▸ Instructions to follow: Please copy each line of the records below that holds the word "down".

### Dataset records

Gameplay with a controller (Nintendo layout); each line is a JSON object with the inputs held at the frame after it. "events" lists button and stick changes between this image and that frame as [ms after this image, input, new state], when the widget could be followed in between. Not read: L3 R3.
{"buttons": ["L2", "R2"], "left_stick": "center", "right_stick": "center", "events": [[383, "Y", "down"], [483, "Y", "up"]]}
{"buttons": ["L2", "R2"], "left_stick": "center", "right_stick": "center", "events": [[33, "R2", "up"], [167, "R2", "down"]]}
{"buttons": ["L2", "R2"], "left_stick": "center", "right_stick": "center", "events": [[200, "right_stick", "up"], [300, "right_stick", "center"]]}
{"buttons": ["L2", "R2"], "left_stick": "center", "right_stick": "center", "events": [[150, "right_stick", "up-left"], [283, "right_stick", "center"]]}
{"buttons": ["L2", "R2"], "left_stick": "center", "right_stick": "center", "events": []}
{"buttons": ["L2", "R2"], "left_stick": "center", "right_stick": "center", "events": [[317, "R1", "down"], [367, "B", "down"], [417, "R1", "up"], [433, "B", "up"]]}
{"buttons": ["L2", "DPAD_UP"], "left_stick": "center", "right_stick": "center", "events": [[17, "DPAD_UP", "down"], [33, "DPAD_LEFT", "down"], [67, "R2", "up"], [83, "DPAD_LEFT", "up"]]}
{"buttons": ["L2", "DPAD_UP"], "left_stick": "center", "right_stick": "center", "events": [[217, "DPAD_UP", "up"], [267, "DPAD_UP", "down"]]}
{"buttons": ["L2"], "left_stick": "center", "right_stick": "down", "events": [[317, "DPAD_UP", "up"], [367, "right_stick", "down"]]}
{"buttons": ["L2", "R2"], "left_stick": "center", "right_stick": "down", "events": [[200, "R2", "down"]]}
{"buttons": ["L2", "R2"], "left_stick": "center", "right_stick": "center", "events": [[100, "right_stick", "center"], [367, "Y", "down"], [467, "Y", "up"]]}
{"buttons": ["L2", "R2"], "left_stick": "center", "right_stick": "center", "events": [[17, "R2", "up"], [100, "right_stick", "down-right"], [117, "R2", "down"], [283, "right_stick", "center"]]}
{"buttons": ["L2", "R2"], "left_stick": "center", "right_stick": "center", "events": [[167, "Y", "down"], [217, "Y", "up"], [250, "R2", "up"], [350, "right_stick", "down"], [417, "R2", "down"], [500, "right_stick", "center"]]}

######

▸ Response below:
{"buttons": ["L2", "R2"], "left_stick": "center", "right_stick": "center", "events": [[383, "Y", "down"], [483, "Y", "up"]]}
{"buttons": ["L2", "R2"], "left_stick": "center", "right_stick": "center", "events": [[33, "R2", "up"], [167, "R2", "down"]]}
{"buttons": ["L2", "R2"], "left_stick": "center", "right_stick": "center", "events": [[317, "R1", "down"], [367, "B", "down"], [417, "R1", "up"], [433, "B", "up"]]}
{"buttons": ["L2", "DPAD_UP"], "left_stick": "center", "right_stick": "center", "events": [[17, "DPAD_UP", "down"], [33, "DPAD_LEFT", "down"], [67, "R2", "up"], [83, "DPAD_LEFT", "up"]]}
{"buttons": ["L2", "DPAD_UP"], "left_stick": "center", "right_stick": "center", "events": [[217, "DPAD_UP", "up"], [267, "DPAD_UP", "down"]]}
{"buttons": ["L2"], "left_stick": "center", "right_stick": "down", "events": [[317, "DPAD_UP", "up"], [367, "right_stick", "down"]]}
{"buttons": ["L2", "R2"], "left_stick": "center", "right_stick": "down", "events": [[200, "R2", "down"]]}
{"buttons": ["L2", "R2"], "left_stick": "center", "right_stick": "center", "events": [[100, "right_stick", "center"], [367, "Y", "down"], [467, "Y", "up"]]}
{"buttons": ["L2", "R2"], "left_stick": "center", "right_stick": "center", "events": [[17, "R2", "up"], [100, "right_stick", "down-right"], [117, "R2", "down"], [283, "right_stick", "center"]]}
{"buttons": ["L2", "R2"], "left_stick": "center", "right_stick": "center", "events": [[167, "Y", "down"], [217, "Y", "up"], [250, "R2", "up"], [350, "right_stick", "down"], [417, "R2", "down"], [500, "right_stick", "center"]]}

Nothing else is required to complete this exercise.